[Rendered chart images]

-*-*-

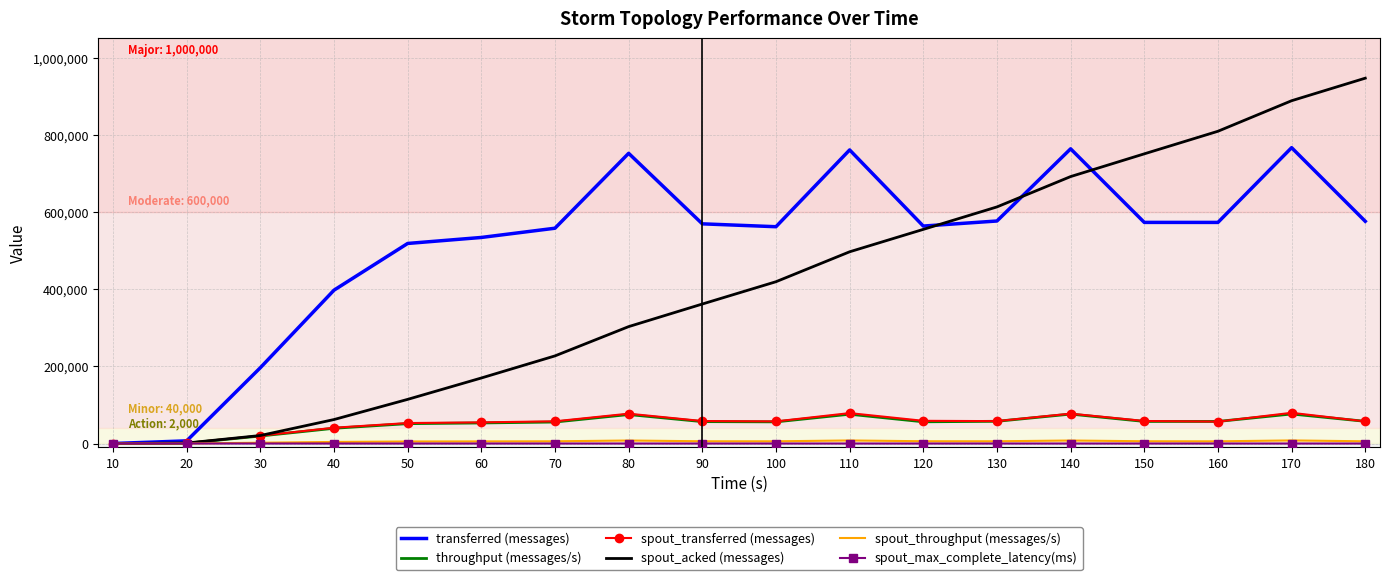

The value of throughput (messages/s) at 60 is 53257.0. True or false?

True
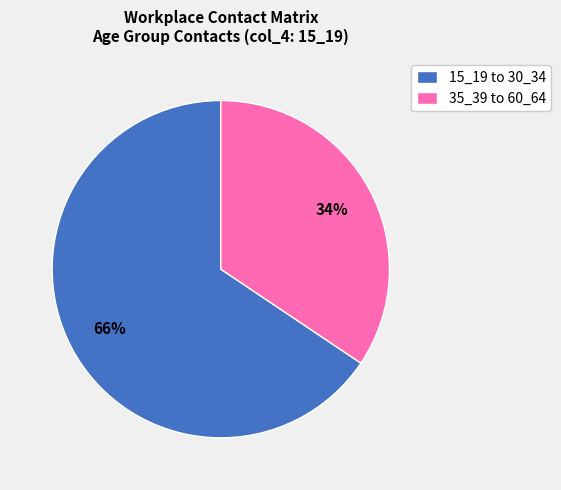

Which has a higher value, 15_19 to 30_34 or 35_39 to 60_64?

15_19 to 30_34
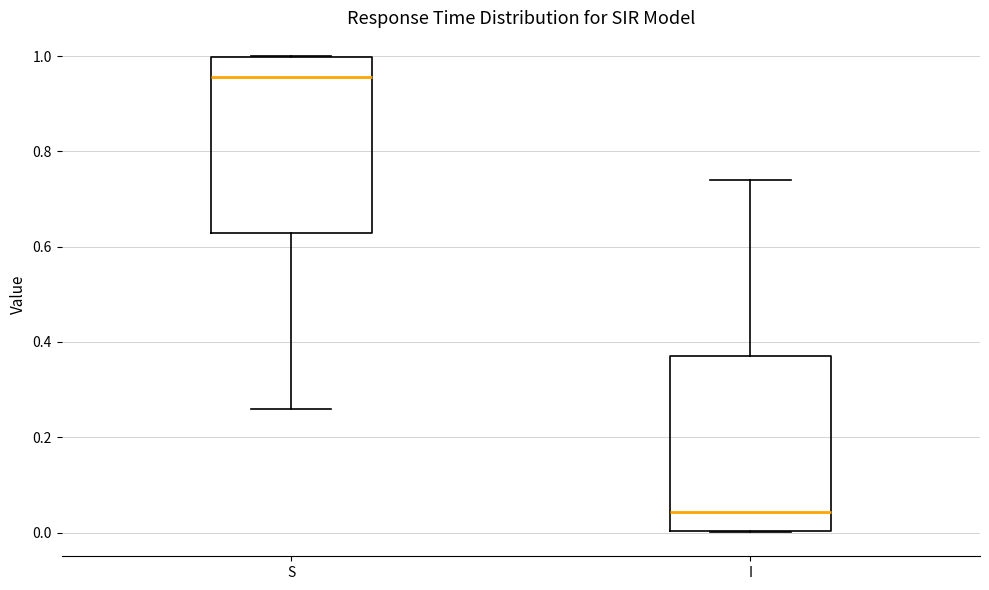

Reading left to right, read every box against the y-axis: the position of its median line, the range the box covers, and the ends of its whiskers. The values are not printed on the chart, so give them approximately, as read against the axis.

S: median 0.96, box 0.62 to 1.00, whiskers 0.26 to 1.00
I: median 0.04, box 0.00 to 0.38, whiskers 0.00 to 0.74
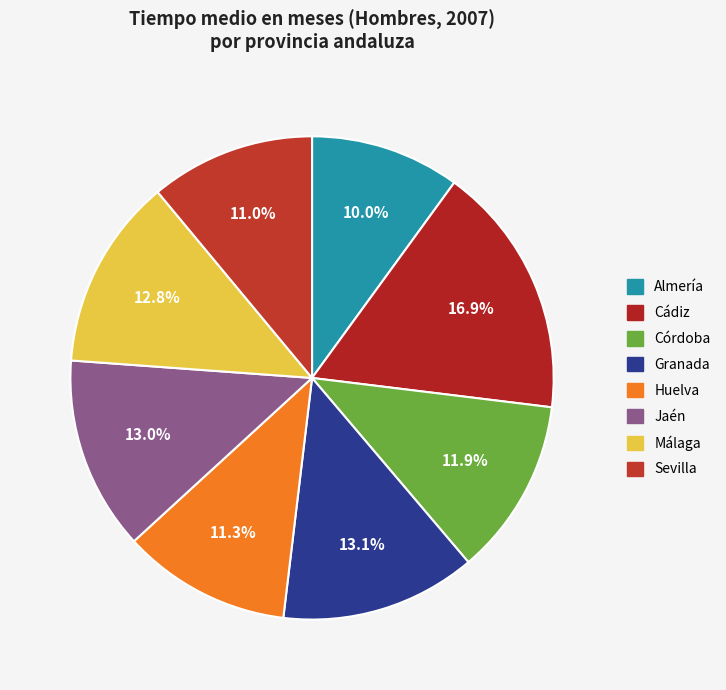

True or false: Huelva accounts for 22% of the total.

False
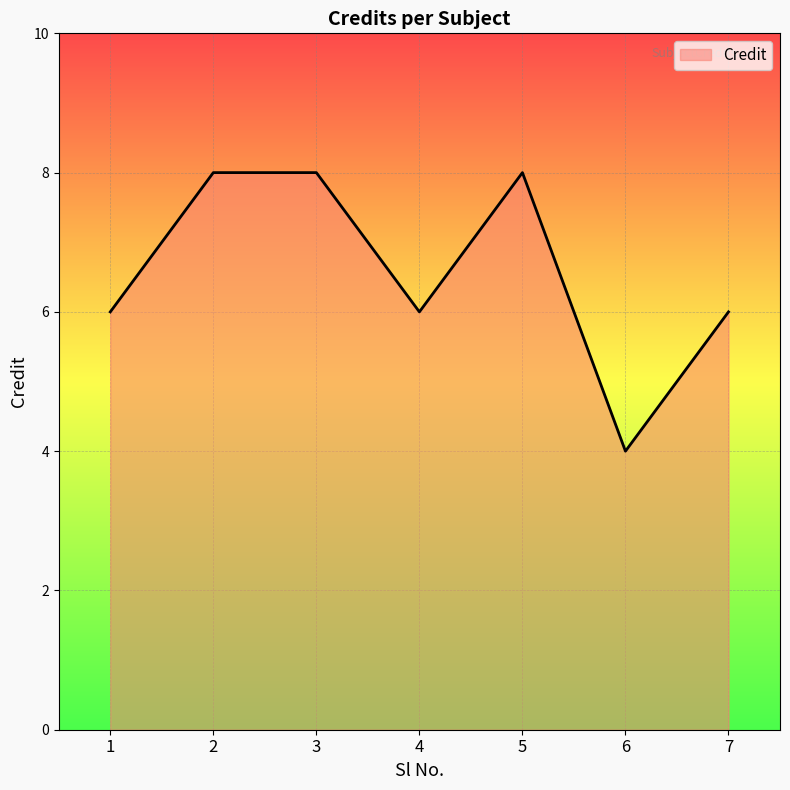

How many interior local valleys (lower than both neighbors) does the data have?

2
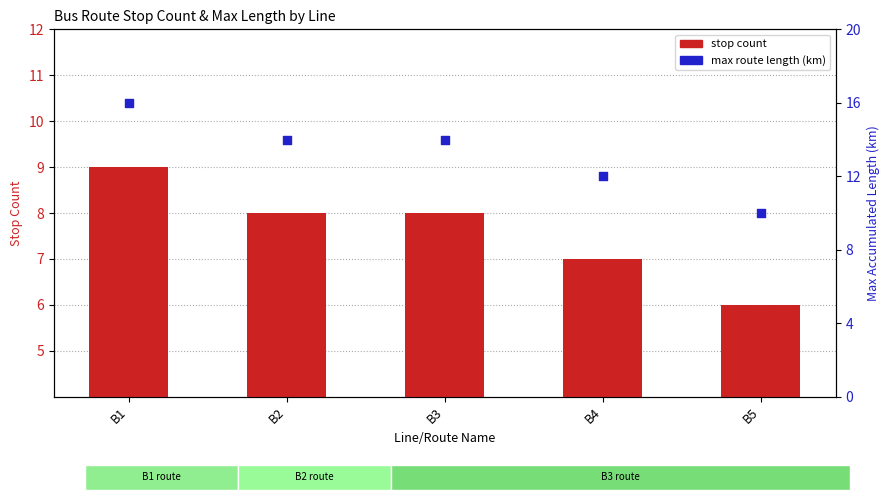

Which series contains the lowest Y value?

stop count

-*-*-

*What is needed*
Copy out every line of the records above word for word, leaving out the pictures.

*Result below*
The value of throughput (messages/s) at 60 is 53257.0. True or false?

True

Which has a higher value, 15_19 to 30_34 or 35_39 to 60_64?

15_19 to 30_34

Reading left to right, read every box against the y-axis: the position of its median line, the range the box covers, and the ends of its whiskers. The values are not printed on the chart, so give them approximately, as read against the axis.

S: median 0.96, box 0.62 to 1.00, whiskers 0.26 to 1.00
I: median 0.04, box 0.00 to 0.38, whiskers 0.00 to 0.74

True or false: Huelva accounts for 22% of the total.

False

How many interior local valleys (lower than both neighbors) does the data have?

2

Which series contains the lowest Y value?

stop count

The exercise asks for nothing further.